Exercise instructions » Set down each line of the data exactly, but not the pictures.
[Opening Dataset extract section]
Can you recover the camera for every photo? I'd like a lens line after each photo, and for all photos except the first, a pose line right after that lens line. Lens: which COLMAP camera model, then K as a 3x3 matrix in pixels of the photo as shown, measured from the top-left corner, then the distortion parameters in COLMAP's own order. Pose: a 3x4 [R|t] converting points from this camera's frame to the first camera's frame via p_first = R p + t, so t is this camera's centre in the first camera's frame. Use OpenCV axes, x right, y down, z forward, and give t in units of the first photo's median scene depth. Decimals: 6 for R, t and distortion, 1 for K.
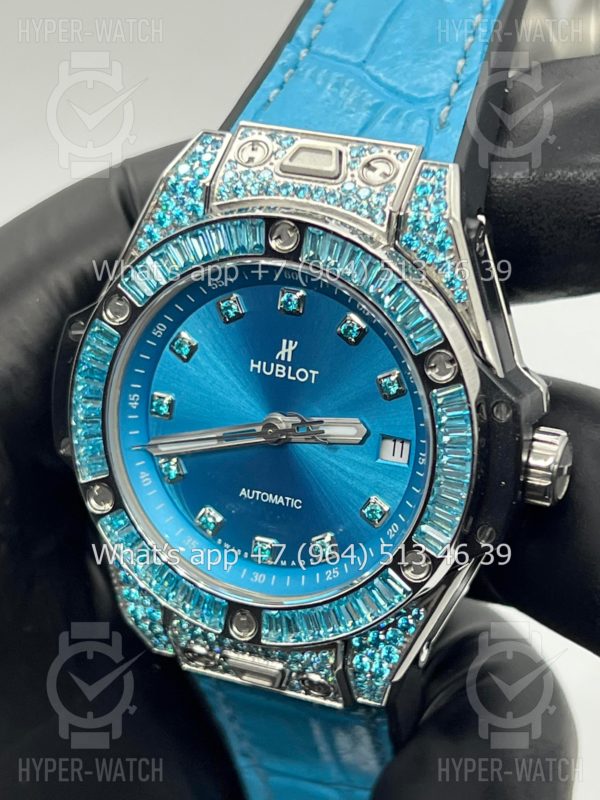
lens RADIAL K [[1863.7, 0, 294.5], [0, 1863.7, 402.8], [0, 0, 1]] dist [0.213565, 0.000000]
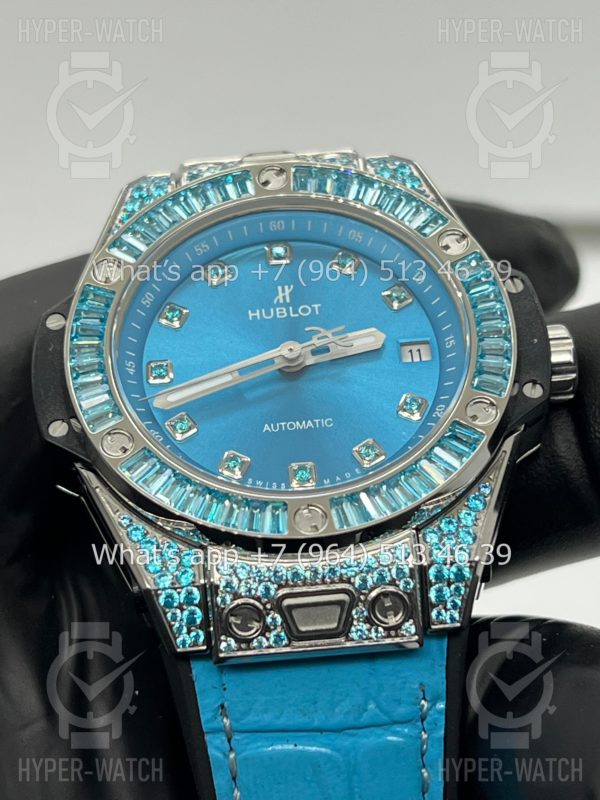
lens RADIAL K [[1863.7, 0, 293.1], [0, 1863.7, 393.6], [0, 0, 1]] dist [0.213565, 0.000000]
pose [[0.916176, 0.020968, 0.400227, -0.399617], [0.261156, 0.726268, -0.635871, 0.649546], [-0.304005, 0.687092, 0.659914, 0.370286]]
[Closing Dataset extract section]
Output of the task »
Can you recover the camera for every photo? I'd like a lens line after each photo, and for all photos except the first, a pose line right after that lens line. Lens: which COLMAP camera model, then K as a 3x3 matrix in pixels of the photo as shown, measured from the top-left corner, then the distortion parameters in COLMAP's own order. Pose: a 3x4 [R|t] converting points from this camera's frame to the first camera's frame via p_first = R p + t, so t is this camera's centre in the first camera's frame. Use OpenCV axes, x right, y down, z forward, and give t in units of the first photo's median scene depth. Decimals: 6 for R, t and distortion, 1 for K.
lens RADIAL K [[1863.7, 0, 294.5], [0, 1863.7, 402.8], [0, 0, 1]] dist [0.213565, 0.000000]
lens RADIAL K [[1863.7, 0, 293.1], [0, 1863.7, 393.6], [0, 0, 1]] dist [0.213565, 0.000000]
pose [[0.916176, 0.020968, 0.400227, -0.399617], [0.261156, 0.726268, -0.635871, 0.649546], [-0.304005, 0.687092, 0.659914, 0.370286]]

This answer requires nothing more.